Although changing a title would have done nothing for me in this case and most the time as tapatalk has titles hidden.


----------



## Rich (Feb 22, 2007)

yosoyellobo said:


> In the interest of cooperation I just change my gender from not telling to male.


You mean El Lobo could have been El Loba?!! Did I do that correctly, my spellchecker thinks I did?

Rich


----------



## Rich (Feb 22, 2007)

Stewart Vernon said:


> While this is off-topic... it is SeaBeagle's topic... so I wanted to ask an honest question.
> 
> How do you (SeaBeagle) refer to others on the forum who similarly do not have an obvious female moniker?
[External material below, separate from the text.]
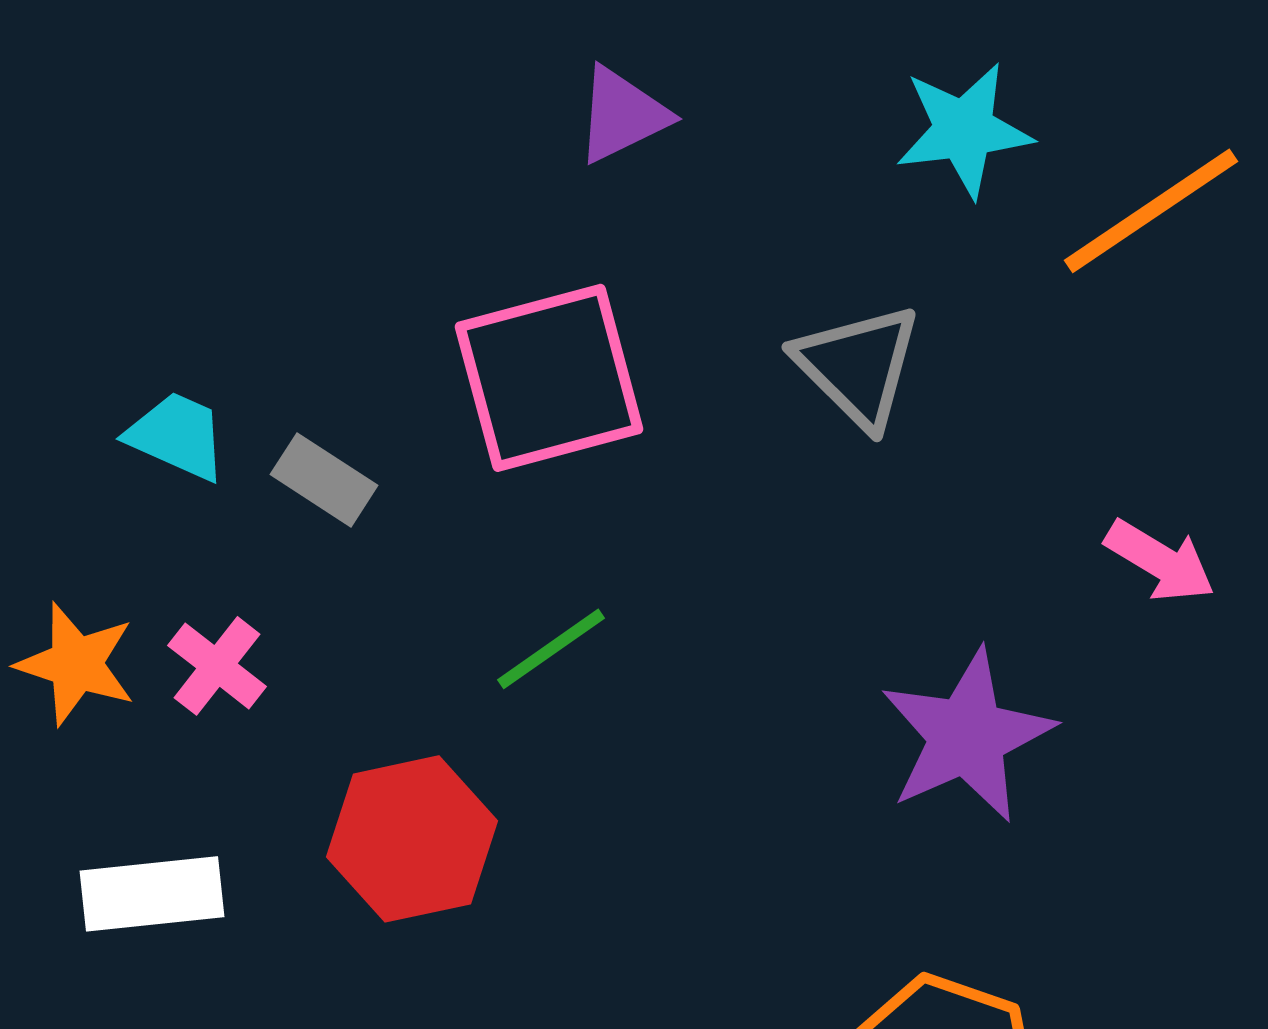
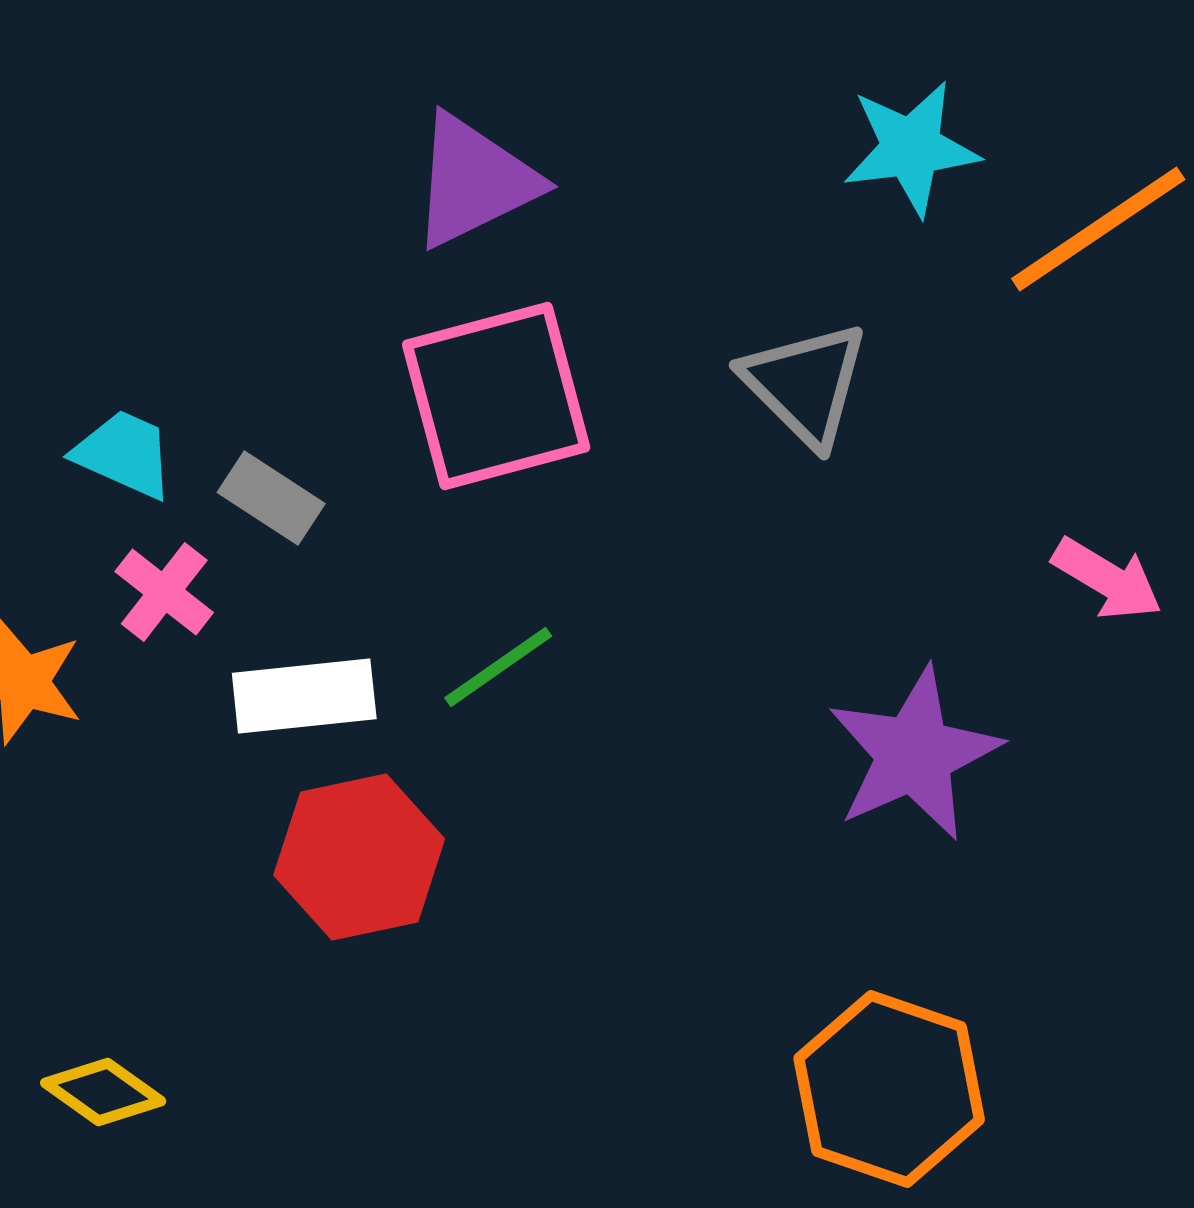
purple triangle: (622, 115) -> (474, 181), moved, size x1.4
pink cross: (217, 666) -> (164, 592), moved
white rectangle: (152, 894) -> (304, 696), moved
You can go way out of your way and use very complicated language to not refer to anyone as a he or a she... but the conversation becomes muddled and is almost unintelligible.


I had no idea what gender she was. And that did muddle up her posts.

Rich


----------



## yosoyellobo (Nov 1, 2006)

Rich said:


> You mean El Lobo could have been El Loba?!! Did I do that correctly, my spellchecker thinks I did?
> 
> Rich


Could have been La Loba.


----------



## Rich (Feb 22, 2007)

yosoyellobo said:


> Could have been La Loba.


Dumb spellchecker.... :rolling:

Rich


----------



## billsharpe (Jan 25, 2007)

To get back to the main point the software is indeed Apple's iCloud for Windows. And the version number is correct and up to date. I think the TS is a bit paranoid if she still thinks it's a scam.


----------